第19話 スイカの提灯というパペット

「にゃ!」


 チビがメイスを振り上げて突撃する。

 立ちはだかるのはスイカ頭の人形。あれはジャック・オー・ランタンの日本版ともいわれるスイカの提灯と呼ばれるモンスターのパペット。


「にゃ!」


 チビがメイスを振り下ろすが、スイカの提灯は素早くかわす。ゴーレムなのに機敏だ。


「ゴーレムなのに動きが機敏。特殊スキル持ちかもしれません。どうします?テイムしますか?」


 横川アナに判断を任せる。


「ええっと、取りあえずテイムするね」


 まぁ気にいらなければ解放すればいい話だ。


「チビ、疾風!そいつを押えて!」


「わふっ」


「にゃ!」


 疾風とチビがスイカの提灯を押さえつける。


「ええっと、テイム。テイム!」


 横川アナがスイカの提灯に手をかざし叫ぶが変化はない。


「一度回復させます。えいっ!」


 回復ポーションをスイカの提灯にぶつける。


「疾風!手加減してぶん殴る!」


「わふっ!」


 疾風がスキルを発動させて持っていた木刀でスイカの提灯をぶん殴る。


「横川さんもう一度テイムです!」


「あっはい!テイム!・・・おぉハイ!!」


 スイカの提灯がぼんやりと光る。

 ボンと音が鳴り響いてスイカの提灯はぬいぐるみ感増し増しの姿に変化する。


「スキル持ちですか?」


「あぁ持ってる持ってる。早足だよ」


 横川アナが答えてくれる。


「布ゴーレムだとあまり実感出来ないかもしれませんが、石ゴーレム辺りからはかなり有能なスキルですよ」


 笑って説明する。この辺は学習済みである。


「へぇーじぁコイツを育ててみます」


「取りあえずこれをお貸しします」


 そう言ってスペースから大きなトンカチを取り出す。チビ用の予備の武器だ。


「ゴーレムは腕力で殴りつけるのが得意です」


「でも、こいつ頭はデカいけど体は針金みたいだよ?」


 横川アナは懐疑的な顔をします。


「大丈夫です。ゴーレムがハンマーを持ち上げるのに必要なのは筋肉では無いのです。あとテイムモンスターを信じてあげること。これは重要です」


 そう。ゴーレムは他の魔物とは違い魔法的な何かで動いています。生物学的に必要なものはありません。


「あと、早めに名前を付けてあげて下さい。親密度の上がり方に違いが出ます」


「へえ、そうなんだ・・・太郎。ハンマーを受け取れ!」


「マ“!」


 スイカの提灯型のゴーレムがハンマーを受け取りぶんぶんとハンマーを振る。


「おお、マジだ」


「まあ、モノを持ち上げるのに身体の大きさ的なものは必要ですが、それはレベルと進化先に依るでしょう」


「進化、先?」


「普通に進化すると布、木、石、鉄ですが、定期的に・・・そうですね肉とか与えるとミートゴーレム、例えるならフランケンシュタインとか、骨を与えるとボーンゴーレムとかに特殊進化するようです」


 1円玉を与えると鉄じゃなくアルミ。
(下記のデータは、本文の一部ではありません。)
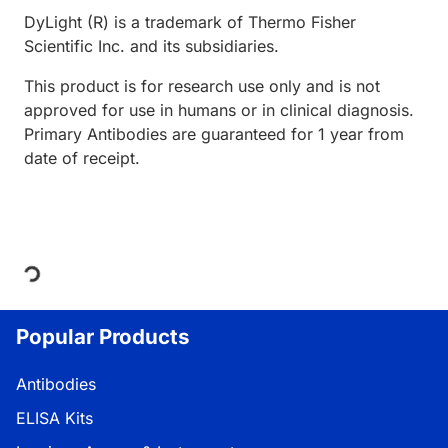
DyLight (R) is a trademark of Thermo Fisher
Scientific Inc. and its subsidiaries.
This product is for research use only and is not
approved for use in humans or in clinical diagnosis.
Primary Antibodies are guaranteed for 1 year from
date of receipt.
Loading...
Popular Products
Antibodies
ELISA Kits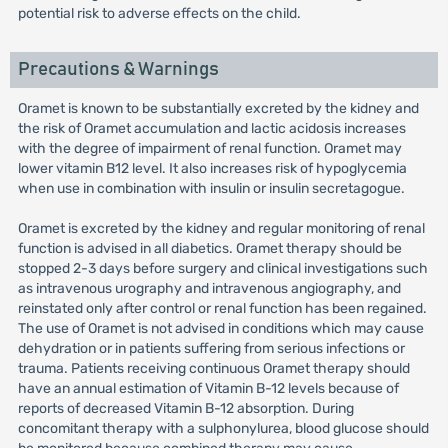
potential risk to adverse effects on the child.
Precautions & Warnings
Oramet is known to be substantially excreted by the kidney and
the risk of Oramet accumulation and lactic acidosis increases
with the degree of impairment of renal function. Oramet may
lower vitamin B12 level. It also increases risk of hypoglycemia
when use in combination with insulin or insulin secretagogue.
Oramet is excreted by the kidney and regular monitoring of renal
function is advised in all diabetics. Oramet therapy should be
stopped 2-3 days before surgery and clinical investigations such
as intravenous urography and intravenous angiography, and
reinstated only after control or renal function has been regained.
The use of Oramet is not advised in conditions which may cause
dehydration or in patients suffering from serious infections or
trauma. Patients receiving continuous Oramet therapy should
have an annual estimation of Vitamin B-12 levels because of
reports of decreased Vitamin B-12 absorption. During
concomitant therapy with a sulphonylurea, blood glucose should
5円玉だと黄銅!10円玉を与えると青銅ゴーレムに成った例もある。多分銀や金を与えると銀ゴーレムや金ゴーレムになるだろうとも予想されている。金ゴーレムは量的に無理か。


「じゃあ、スペース習得まで狩りを続けましょう」


「あいよ!」


 ぷにっとさんが先に進むことを提案する。取りあえず疾風、チビ、太郎の三体?を先頭にダンジョンを進みます。


「かかって来い!」


 ぷにっとさんが挑発を発動させてコブリンのぬいぐるみゴーレムを呼び寄せ、疾風が手加減してぶん殴る。横川アナがテイムを鍛え(当然失敗するのだが)て太郎とチビが交互にモンスターを倒す。今やってるの接待とか寄生とかお姫さまとか言われる探索だが、これはどちらかというとチュートリアルだ。多分。


「あ、テイムのレベルが上がった」


 意外と早くレベルが上がったらしい。まあ、成功しても保有制限に引っかかっての失敗判定だから経験値がいい感じで入っているのだろう。あとでネットに上げておこう。